I came across an advert in the Irish Fighter magazine.  It's the most recent one (Issue 2 -2012).

Says:



> Lee Famly System of Chinese Physical Culture (and a logo for the International Taoist Society).
> 
> for  Fitness|Health|Self Defense
> 
> Classes in Dublin City centre. and a contact number: (01) 855 7699



_My question is, does anyone know people who trains in this system?_ 
See here:
http://en.wikipedia.org/wiki/Lee-style_t'ai_chi_ch'uan
And there other links online of its purported lineage/roots.
Originally when I saw the ad I thought it might have something to do with the southern family/Shaolin derived Lee-Ka Kuen. But guess I was wrong. I really want to know if there are people out there still practicing the Lee family style, or is it just something found in remnants in Choy Li Fut, Fut (Buddha)-gar and Bak Mei in a basic form?  
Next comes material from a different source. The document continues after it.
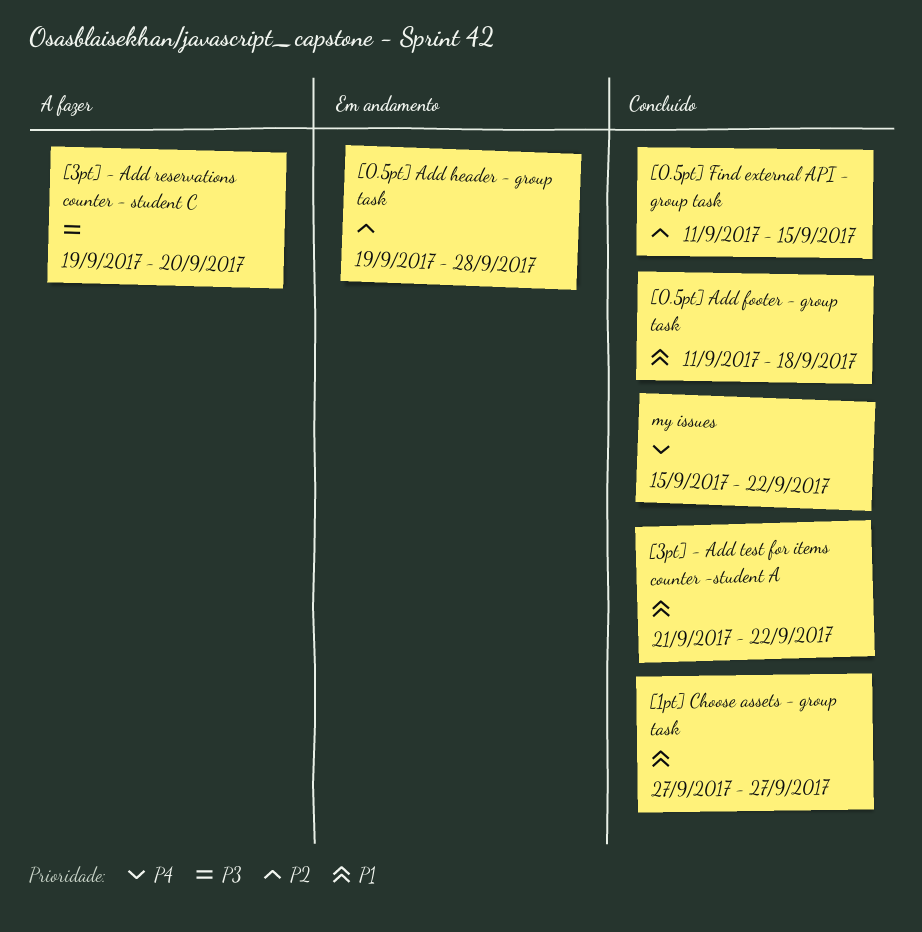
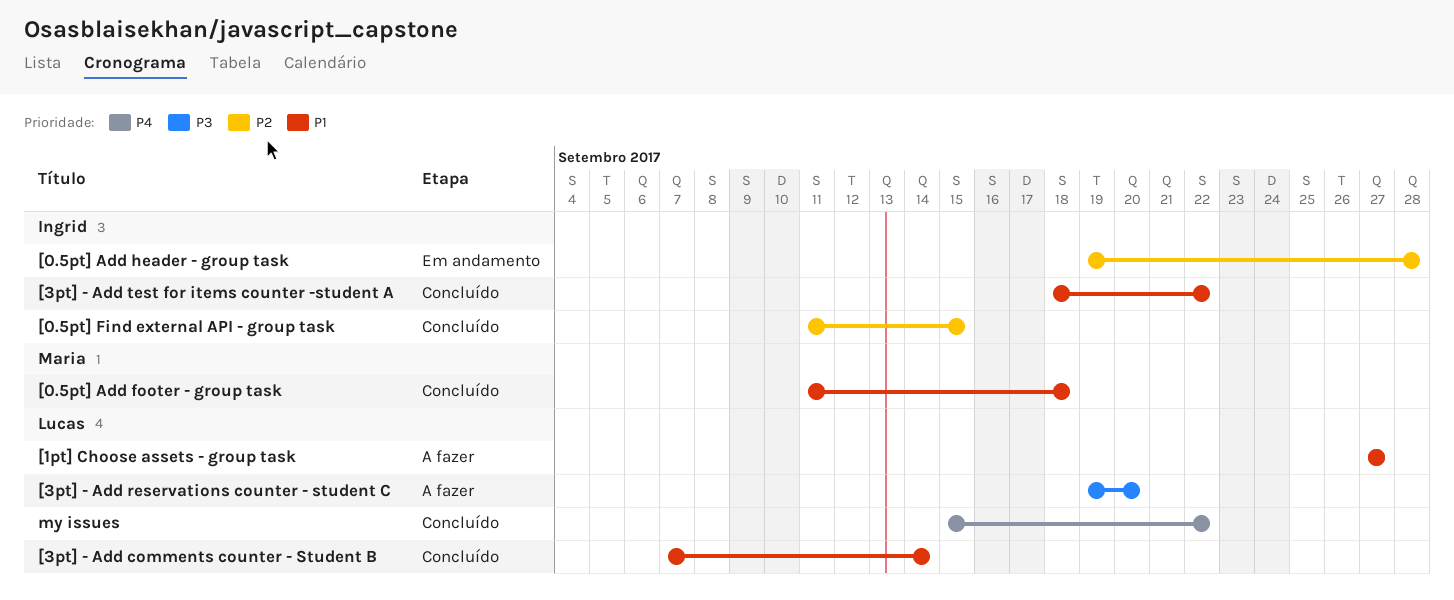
[1pt] Choose assets - group task, status: Concluído -> A fazer
[3pt] - Add comments counter - Student B: none -> present
[3pt] - Add test for items counter -student A, start: Sep 21 -> Sep 18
My father (he practiced Bak Mei in his youth) once said to me a lot of the Lees start with their family style before progressing to another style like Bak Mei.  Lee-gar was good for street fighting, but not so much good as kung fu. I think he meant it wasn't really much good to be used against another trained kung fu practitioner, but good in civil defense against the common ruffian.


----------



## oaktree (Jun 13, 2012)

I do not see anything online that says International Taoist society. I do get International Taoist Tai chi society which is well...:boing1:

  Best thing to do is call and ask them. The Lee style isn't as popular as the other family styles and if it were me going to someone claiming it I would really do my research on it because it is a little obscure than say Yang or Chen.


----------